Work required: Output every line of the items below verbatim, keeping their original order.

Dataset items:
start
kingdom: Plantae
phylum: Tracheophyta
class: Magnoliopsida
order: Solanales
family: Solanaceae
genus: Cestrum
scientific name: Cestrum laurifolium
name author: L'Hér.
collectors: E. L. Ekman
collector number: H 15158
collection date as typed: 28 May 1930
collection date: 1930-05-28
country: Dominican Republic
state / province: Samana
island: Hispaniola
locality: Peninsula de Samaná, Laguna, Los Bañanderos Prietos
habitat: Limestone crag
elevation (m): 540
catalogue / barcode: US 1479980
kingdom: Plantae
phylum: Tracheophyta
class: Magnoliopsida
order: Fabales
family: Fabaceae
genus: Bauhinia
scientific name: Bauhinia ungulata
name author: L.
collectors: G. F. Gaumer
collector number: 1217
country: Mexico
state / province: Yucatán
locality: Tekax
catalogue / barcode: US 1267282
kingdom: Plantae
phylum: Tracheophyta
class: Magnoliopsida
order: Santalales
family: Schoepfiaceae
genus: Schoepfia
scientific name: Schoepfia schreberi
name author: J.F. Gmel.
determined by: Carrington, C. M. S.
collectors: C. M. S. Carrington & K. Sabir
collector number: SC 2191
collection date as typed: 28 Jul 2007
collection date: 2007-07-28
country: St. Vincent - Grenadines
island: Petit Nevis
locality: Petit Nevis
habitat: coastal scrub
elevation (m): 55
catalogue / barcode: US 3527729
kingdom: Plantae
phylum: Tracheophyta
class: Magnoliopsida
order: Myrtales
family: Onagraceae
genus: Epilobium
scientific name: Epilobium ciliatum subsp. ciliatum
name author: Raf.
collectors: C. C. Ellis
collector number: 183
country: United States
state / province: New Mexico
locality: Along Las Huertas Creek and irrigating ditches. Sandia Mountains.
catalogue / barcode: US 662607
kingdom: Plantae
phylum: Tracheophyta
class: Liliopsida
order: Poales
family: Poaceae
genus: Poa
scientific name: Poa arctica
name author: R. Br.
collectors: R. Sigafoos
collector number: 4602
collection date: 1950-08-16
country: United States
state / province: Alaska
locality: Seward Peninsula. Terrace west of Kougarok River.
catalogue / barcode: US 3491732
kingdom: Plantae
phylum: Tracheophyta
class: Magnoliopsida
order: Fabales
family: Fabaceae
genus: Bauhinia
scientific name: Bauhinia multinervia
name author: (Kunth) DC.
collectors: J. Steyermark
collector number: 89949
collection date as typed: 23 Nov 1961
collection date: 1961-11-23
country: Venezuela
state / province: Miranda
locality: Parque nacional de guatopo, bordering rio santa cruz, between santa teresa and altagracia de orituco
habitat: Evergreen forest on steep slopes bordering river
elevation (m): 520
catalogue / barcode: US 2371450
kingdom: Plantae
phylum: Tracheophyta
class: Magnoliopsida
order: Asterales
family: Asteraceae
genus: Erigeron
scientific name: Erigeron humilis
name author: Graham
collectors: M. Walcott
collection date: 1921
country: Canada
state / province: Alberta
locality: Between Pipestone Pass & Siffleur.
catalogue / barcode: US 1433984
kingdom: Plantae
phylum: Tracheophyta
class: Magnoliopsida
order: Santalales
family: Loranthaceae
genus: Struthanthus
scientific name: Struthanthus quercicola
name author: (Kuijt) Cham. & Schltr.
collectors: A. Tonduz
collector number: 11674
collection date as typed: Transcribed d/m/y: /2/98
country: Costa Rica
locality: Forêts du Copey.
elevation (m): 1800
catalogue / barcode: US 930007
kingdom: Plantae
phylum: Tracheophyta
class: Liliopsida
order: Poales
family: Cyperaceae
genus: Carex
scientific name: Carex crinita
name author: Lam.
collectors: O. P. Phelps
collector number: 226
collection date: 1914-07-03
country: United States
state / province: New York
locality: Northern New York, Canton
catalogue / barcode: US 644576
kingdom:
end
Exercise solution:
kingdom: Plantae
phylum: Tracheophyta
class: Magnoliopsida
order: Solanales
family: Solanaceae
genus: Cestrum
scientific name: Cestrum laurifolium
name author: L'Hér.
collectors: E. L. Ekman
collector number: H 15158
collection date as typed: 28 May 1930
collection date: 1930-05-28
country: Dominican Republic
state / province: Samana
island: Hispaniola
locality: Peninsula de Samaná, Laguna, Los Bañanderos Prietos
habitat: Limestone crag
elevation (m): 540
catalogue / barcode: US 1479980
kingdom: Plantae
phylum: Tracheophyta
class: Magnoliopsida
order: Fabales
family: Fabaceae
genus: Bauhinia
scientific name: Bauhinia ungulata
name author: L.
collectors: G. F. Gaumer
collector number: 1217
country: Mexico
state / province: Yucatán
locality: Tekax
catalogue / barcode: US 1267282
kingdom: Plantae
phylum: Tracheophyta
class: Magnoliopsida
order: Santalales
family: Schoepfiaceae
genus: Schoepfia
scientific name: Schoepfia schreberi
name author: J.F. Gmel.
determined by: Carrington, C. M. S.
collectors: C. M. S. Carrington & K. Sabir
collector number: SC 2191
collection date as typed: 28 Jul 2007
collection date: 2007-07-28
country: St. Vincent - Grenadines
island: Petit Nevis
locality: Petit Nevis
habitat: coastal scrub
elevation (m): 55
catalogue / barcode: US 3527729
kingdom: Plantae
phylum: Tracheophyta
class: Magnoliopsida
order: Myrtales
family: Onagraceae
genus: Epilobium
scientific name: Epilobium ciliatum subsp. ciliatum
name author: Raf.
collectors: C. C. Ellis
collector number: 183
country: United States
state / province: New Mexico
locality: Along Las Huertas Creek and irrigating ditches. Sandia Mountains.
catalogue / barcode: US 662607
kingdom: Plantae
phylum: Tracheophyta
class: Liliopsida
order: Poales
family: Poaceae
genus: Poa
scientific name: Poa arctica
name author: R. Br.
collectors: R. Sigafoos
collector number: 4602
collection date: 1950-08-16
country: United States
state / province: Alaska
locality: Seward Peninsula. Terrace west of Kougarok River.
catalogue / barcode: US 3491732
kingdom: Plantae
phylum: Tracheophyta
class: Magnoliopsida
order: Fabales
family: Fabaceae
genus: Bauhinia
scientific name: Bauhinia multinervia
name author: (Kunth) DC.
collectors: J. Steyermark
collector number: 89949
collection date as typed: 23 Nov 1961
collection date: 1961-11-23
country: Venezuela
state / province: Miranda
locality: Parque nacional de guatopo, bordering rio santa cruz, between santa teresa and altagracia de orituco
habitat: Evergreen forest on steep slopes bordering river
elevation (m): 520
catalogue / barcode: US 2371450
kingdom: Plantae
phylum: Tracheophyta
class: Magnoliopsida
order: Asterales
family: Asteraceae
genus: Erigeron
scientific name: Erigeron humilis
name author: Graham
collectors: M. Walcott
collection date: 1921
country: Canada
state / province: Alberta
locality: Between Pipestone Pass & Siffleur.
catalogue / barcode: US 1433984
kingdom: Plantae
phylum: Tracheophyta
class: Magnoliopsida
order: Santalales
family: Loranthaceae
genus: Struthanthus
scientific name: Struthanthus quercicola
name author: (Kuijt) Cham. & Schltr.
collectors: A. Tonduz
collector number: 11674
collection date as typed: Transcribed d/m/y: /2/98
country: Costa Rica
locality: Forêts du Copey.
elevation (m): 1800
catalogue / barcode: US 930007
kingdom: Plantae
phylum: Tracheophyta
class: Liliopsida
order: Poales
family: Cyperaceae
genus: Carex
scientific name: Carex crinita
name author: Lam.
collectors: O. P. Phelps
collector number: 226
collection date: 1914-07-03
country: United States
state / province: New York
locality: Northern New York, Canton
catalogue / barcode: US 644576
kingdom:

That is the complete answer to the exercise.